#### [Your objective]
The pictures are to be left out, and all remaining data is to be transcribed exactly as it appears.

#### [Circuit design data]
★ ★ ★ ★

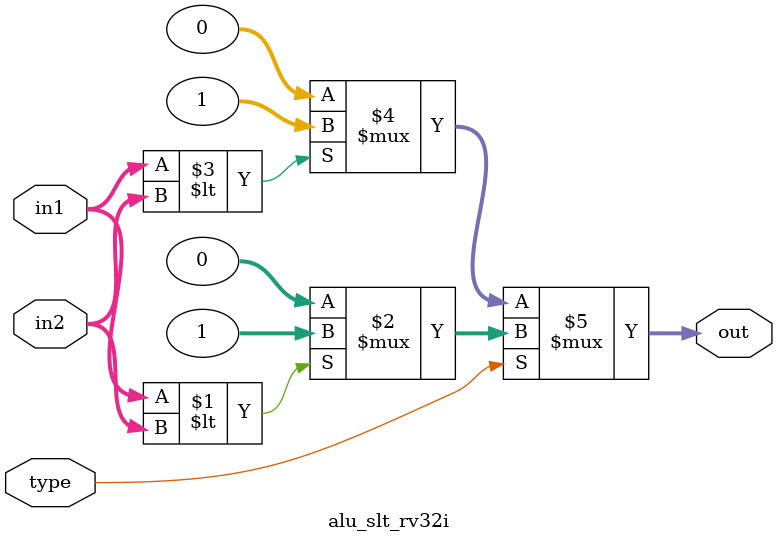
<source format=v>
module alu_slt_rv32i (
    input wire [31:0]   in1,
    input wire [31:0]   in2,
    output wire [31:0]  out,
    input wire          type
);

assign out = (type) ? (in1 < in2 ? 32'b1 : 32'b0) :
                      ($signed(in1) < $signed(in2) ? 32'b1 : 32'b0);
endmodule
</source>
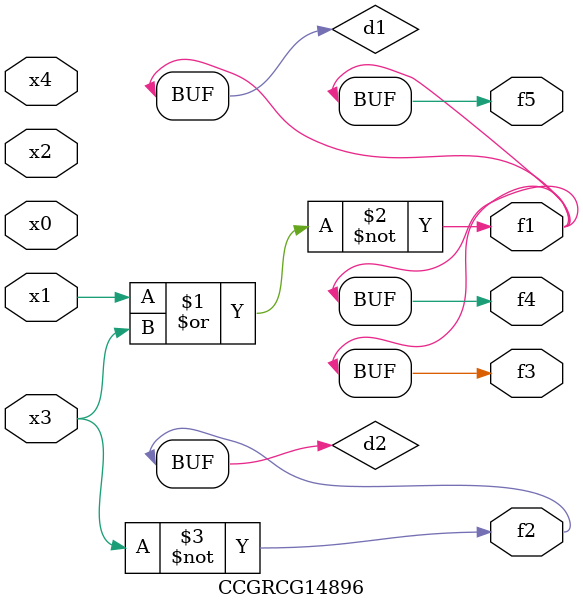
<source format=v>
module CCGRCG14896(
	input x0, x1, x2, x3, x4,
	output f1, f2, f3, f4, f5
);

	wire d1, d2;

	nor (d1, x1, x3);
	not (d2, x3);
	assign f1 = d1;
	assign f2 = d2;
	assign f3 = d1;
	assign f4 = d1;
	assign f5 = d1;
endmodule

</source>
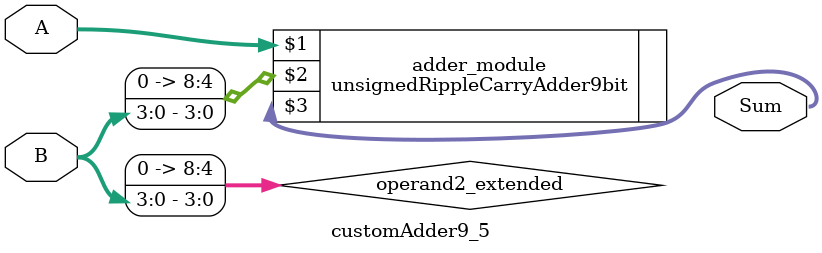
<source format=v>

module customAdder9_5(
                    input [8 : 0] A,
                    input [3 : 0] B,
                    
                    output [9 : 0] Sum
            );

    wire [8 : 0] operand2_extended;
    
    assign operand2_extended =  {5'b0, B};
    
    unsignedRippleCarryAdder9bit adder_module(
        A,
        operand2_extended,
        Sum
    );
    
endmodule
        
</source>
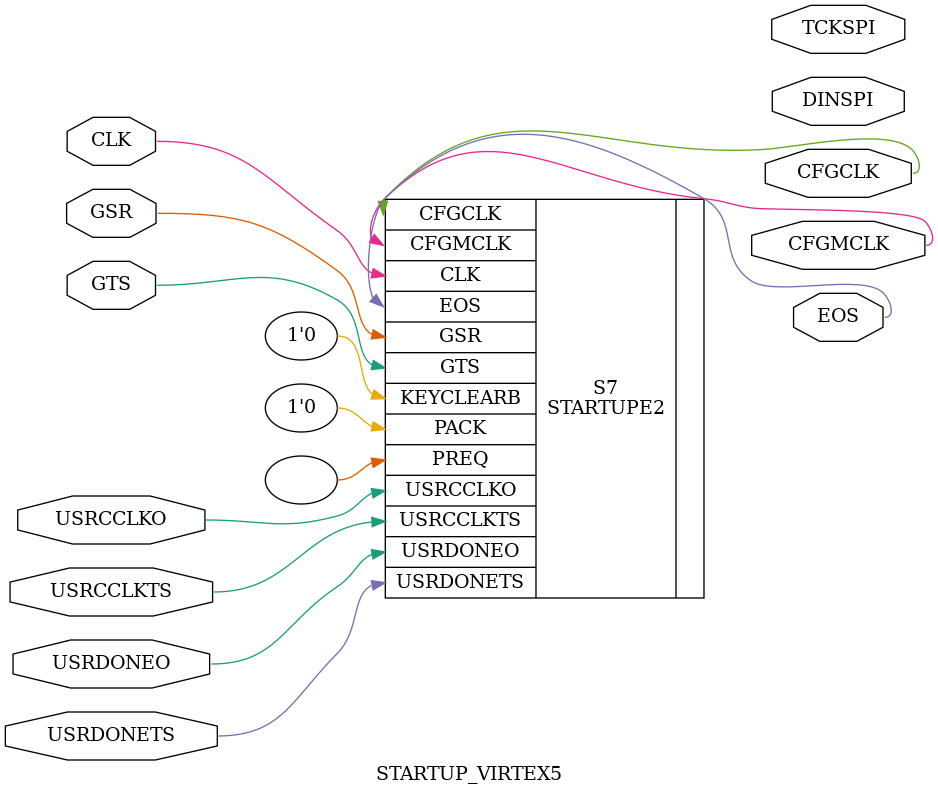
<source format=v>
`timescale 1 ps/1 ps

module STARTUP_VIRTEX5 (       
        CFGCLK,
        CFGMCLK,
        DINSPI,
	EOS,
        TCKSPI,
	CLK,
	GSR,
	GTS,
	USRCCLKO,
	USRCCLKTS,
	USRDONEO,
	USRDONETS);

output CFGCLK;
output CFGMCLK;
output DINSPI;
output EOS;
output TCKSPI;

input CLK;
input GSR;
input GTS;
input USRCCLKO;
input USRCCLKTS;
input USRDONEO;
input USRDONETS;
  

STARTUPE2 S7 ( .CFGCLK(CFGCLK), .CFGMCLK(CFGMCLK), .EOS(EOS), .PREQ(), .CLK(CLK), .GSR(GSR), .GTS(GTS), .KEYCLEARB(1'b0), .PACK(1'b0), .USRCCLKO(USRCCLKO), .USRCCLKTS(USRCCLKTS), .USRDONEO(USRDONEO), .USRDONETS(USRDONETS));

endmodule

</source>
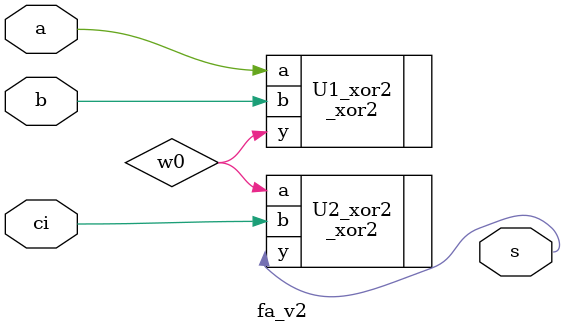
<source format=v>
module fa_v2(a,b,ci,s); // remove co
	input a,b,ci;
	output s;
	wire w0;
	
	_xor2 U1_xor2(.a(a),.b(b),.y(w0));
	_xor2 U2_xor2(.a(w0),.b(ci),.y(s));
endmodule
</source>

★ ★ ★ ★

#### [Written answer]
<source format=v>
module alu_slt_rv32i (
    input wire [31:0]   in1,
    input wire [31:0]   in2,
    output wire [31:0]  out,
    input wire          type
);

assign out = (type) ? (in1 < in2 ? 32'b1 : 32'b0) :
                      ($signed(in1) < $signed(in2) ? 32'b1 : 32'b0);
endmodule
</source>
<source format=v>
module CCGRCG14896(
	input x0, x1, x2, x3, x4,
	output f1, f2, f3, f4, f5
);

	wire d1, d2;

	nor (d1, x1, x3);
	not (d2, x3);
	assign f1 = d1;
	assign f2 = d2;
	assign f3 = d1;
	assign f4 = d1;
	assign f5 = d1;
endmodule

</source>
<source format=v>

module customAdder9_5(
                    input [8 : 0] A,
                    input [3 : 0] B,
                    
                    output [9 : 0] Sum
            );

    wire [8 : 0] operand2_extended;
    
    assign operand2_extended =  {5'b0, B};
    
    unsignedRippleCarryAdder9bit adder_module(
        A,
        operand2_extended,
        Sum
    );
    
endmodule
        
</source>
<source format=v>
`timescale 1 ps/1 ps

module STARTUP_VIRTEX5 (       
        CFGCLK,
        CFGMCLK,
        DINSPI,
	EOS,
        TCKSPI,
	CLK,
	GSR,
	GTS,
	USRCCLKO,
	USRCCLKTS,
	USRDONEO,
	USRDONETS);

output CFGCLK;
output CFGMCLK;
output DINSPI;
output EOS;
output TCKSPI;

input CLK;
input GSR;
input GTS;
input USRCCLKO;
input USRCCLKTS;
input USRDONEO;
input USRDONETS;
  

STARTUPE2 S7 ( .CFGCLK(CFGCLK), .CFGMCLK(CFGMCLK), .EOS(EOS), .PREQ(), .CLK(CLK), .GSR(GSR), .GTS(GTS), .KEYCLEARB(1'b0), .PACK(1'b0), .USRCCLKO(USRCCLKO), .USRCCLKTS(USRCCLKTS), .USRDONEO(USRDONEO), .USRDONETS(USRDONETS));

endmodule

</source>
<source format=v>
module fa_v2(a,b,ci,s); // remove co
	input a,b,ci;
	output s;
	wire w0;
	
	_xor2 U1_xor2(.a(a),.b(b),.y(w0));
	_xor2 U2_xor2(.a(w0),.b(ci),.y(s));
endmodule
</source>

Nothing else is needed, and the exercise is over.